→ **ACTIVITY**:
Replace "white van" with "white pickup truck" in the stretch from "Answer each question" through "Answer: right", and write out that stretch again with everything else left as it is.

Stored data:

****

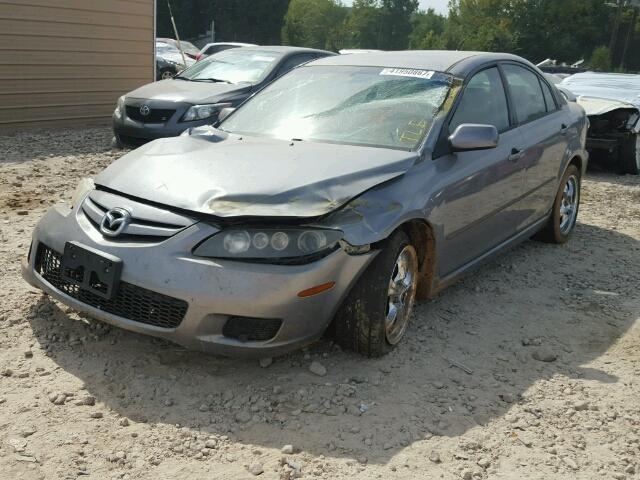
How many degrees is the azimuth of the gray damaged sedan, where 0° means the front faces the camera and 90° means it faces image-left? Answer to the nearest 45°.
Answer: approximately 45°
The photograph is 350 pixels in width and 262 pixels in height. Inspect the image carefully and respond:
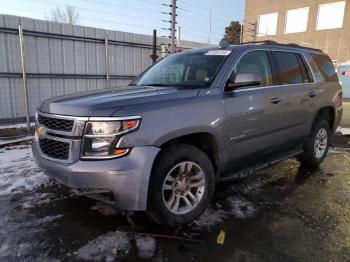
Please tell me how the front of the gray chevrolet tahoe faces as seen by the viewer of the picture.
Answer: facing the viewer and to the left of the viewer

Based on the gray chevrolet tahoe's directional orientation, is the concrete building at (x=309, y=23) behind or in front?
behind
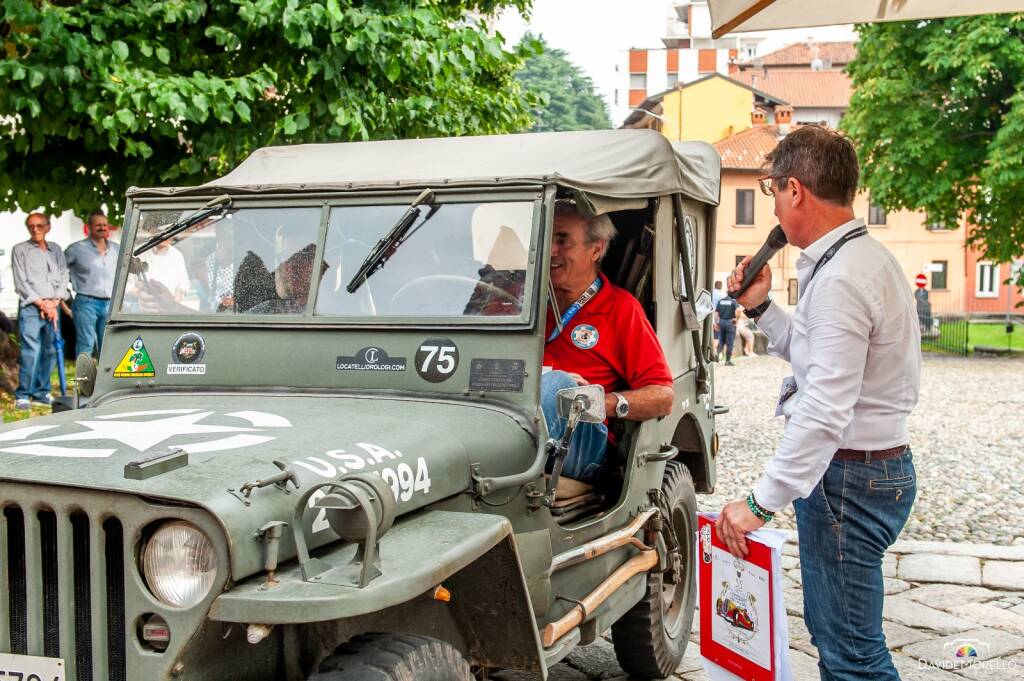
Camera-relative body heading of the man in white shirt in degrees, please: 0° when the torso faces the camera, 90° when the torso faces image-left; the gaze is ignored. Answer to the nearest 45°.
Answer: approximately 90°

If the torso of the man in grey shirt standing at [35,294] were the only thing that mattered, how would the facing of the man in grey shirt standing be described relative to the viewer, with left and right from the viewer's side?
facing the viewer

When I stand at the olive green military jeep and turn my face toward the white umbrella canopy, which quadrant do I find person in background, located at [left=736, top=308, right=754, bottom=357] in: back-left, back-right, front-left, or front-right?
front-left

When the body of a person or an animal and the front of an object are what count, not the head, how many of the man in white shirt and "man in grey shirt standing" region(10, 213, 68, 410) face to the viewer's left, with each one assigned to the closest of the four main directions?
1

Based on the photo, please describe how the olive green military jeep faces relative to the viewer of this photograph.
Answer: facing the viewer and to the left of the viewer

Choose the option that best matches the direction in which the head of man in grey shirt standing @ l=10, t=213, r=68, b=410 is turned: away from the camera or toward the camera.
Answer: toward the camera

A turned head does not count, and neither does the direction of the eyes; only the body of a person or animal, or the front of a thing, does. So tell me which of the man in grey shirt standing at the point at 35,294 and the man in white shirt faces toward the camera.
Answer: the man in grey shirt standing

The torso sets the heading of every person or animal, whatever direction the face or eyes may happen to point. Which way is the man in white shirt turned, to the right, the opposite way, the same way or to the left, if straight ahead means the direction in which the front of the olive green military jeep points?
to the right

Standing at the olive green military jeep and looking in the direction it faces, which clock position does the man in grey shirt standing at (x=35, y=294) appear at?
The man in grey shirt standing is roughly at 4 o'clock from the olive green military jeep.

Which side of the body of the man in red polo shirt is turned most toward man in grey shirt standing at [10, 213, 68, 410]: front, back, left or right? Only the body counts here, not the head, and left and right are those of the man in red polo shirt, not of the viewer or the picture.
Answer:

****

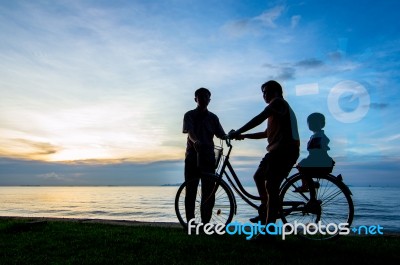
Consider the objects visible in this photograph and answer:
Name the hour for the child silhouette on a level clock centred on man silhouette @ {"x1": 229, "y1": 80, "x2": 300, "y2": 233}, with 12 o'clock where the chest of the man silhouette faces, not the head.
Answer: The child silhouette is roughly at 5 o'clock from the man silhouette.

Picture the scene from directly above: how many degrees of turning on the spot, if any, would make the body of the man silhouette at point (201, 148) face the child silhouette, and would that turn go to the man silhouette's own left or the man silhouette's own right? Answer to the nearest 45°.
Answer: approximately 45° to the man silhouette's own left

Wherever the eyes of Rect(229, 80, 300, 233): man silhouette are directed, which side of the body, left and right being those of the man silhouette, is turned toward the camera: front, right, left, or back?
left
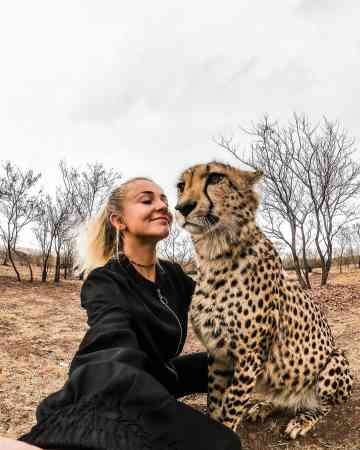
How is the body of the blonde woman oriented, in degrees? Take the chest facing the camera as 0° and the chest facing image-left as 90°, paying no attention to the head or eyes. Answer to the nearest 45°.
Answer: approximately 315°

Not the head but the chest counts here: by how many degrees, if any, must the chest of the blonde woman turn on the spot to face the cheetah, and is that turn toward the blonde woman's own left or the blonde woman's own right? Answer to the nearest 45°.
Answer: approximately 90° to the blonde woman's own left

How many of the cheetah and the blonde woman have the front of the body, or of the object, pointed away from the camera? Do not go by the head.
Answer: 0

****

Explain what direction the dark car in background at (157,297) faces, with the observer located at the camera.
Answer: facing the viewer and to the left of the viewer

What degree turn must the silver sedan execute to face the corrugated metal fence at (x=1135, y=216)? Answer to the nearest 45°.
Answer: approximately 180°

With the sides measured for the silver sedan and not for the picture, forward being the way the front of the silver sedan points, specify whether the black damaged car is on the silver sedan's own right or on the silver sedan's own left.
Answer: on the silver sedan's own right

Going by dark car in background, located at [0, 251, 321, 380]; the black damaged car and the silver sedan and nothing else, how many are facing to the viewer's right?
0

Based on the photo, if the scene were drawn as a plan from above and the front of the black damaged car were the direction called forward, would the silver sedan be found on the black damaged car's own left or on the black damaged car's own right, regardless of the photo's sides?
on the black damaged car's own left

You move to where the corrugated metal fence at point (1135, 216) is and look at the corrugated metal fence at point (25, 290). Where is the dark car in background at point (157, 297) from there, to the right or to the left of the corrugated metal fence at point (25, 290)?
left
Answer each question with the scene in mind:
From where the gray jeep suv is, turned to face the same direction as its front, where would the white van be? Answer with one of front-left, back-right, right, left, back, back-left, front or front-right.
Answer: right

****

→ **ANSWER TO THIS TASK**:
Answer each question with the scene in mind:
From where the gray jeep suv is, turned to face the same direction as its front, where would the white pickup truck be? Answer with one of front-left, back-right, right, left, back, back-left, front or front-right.
Answer: right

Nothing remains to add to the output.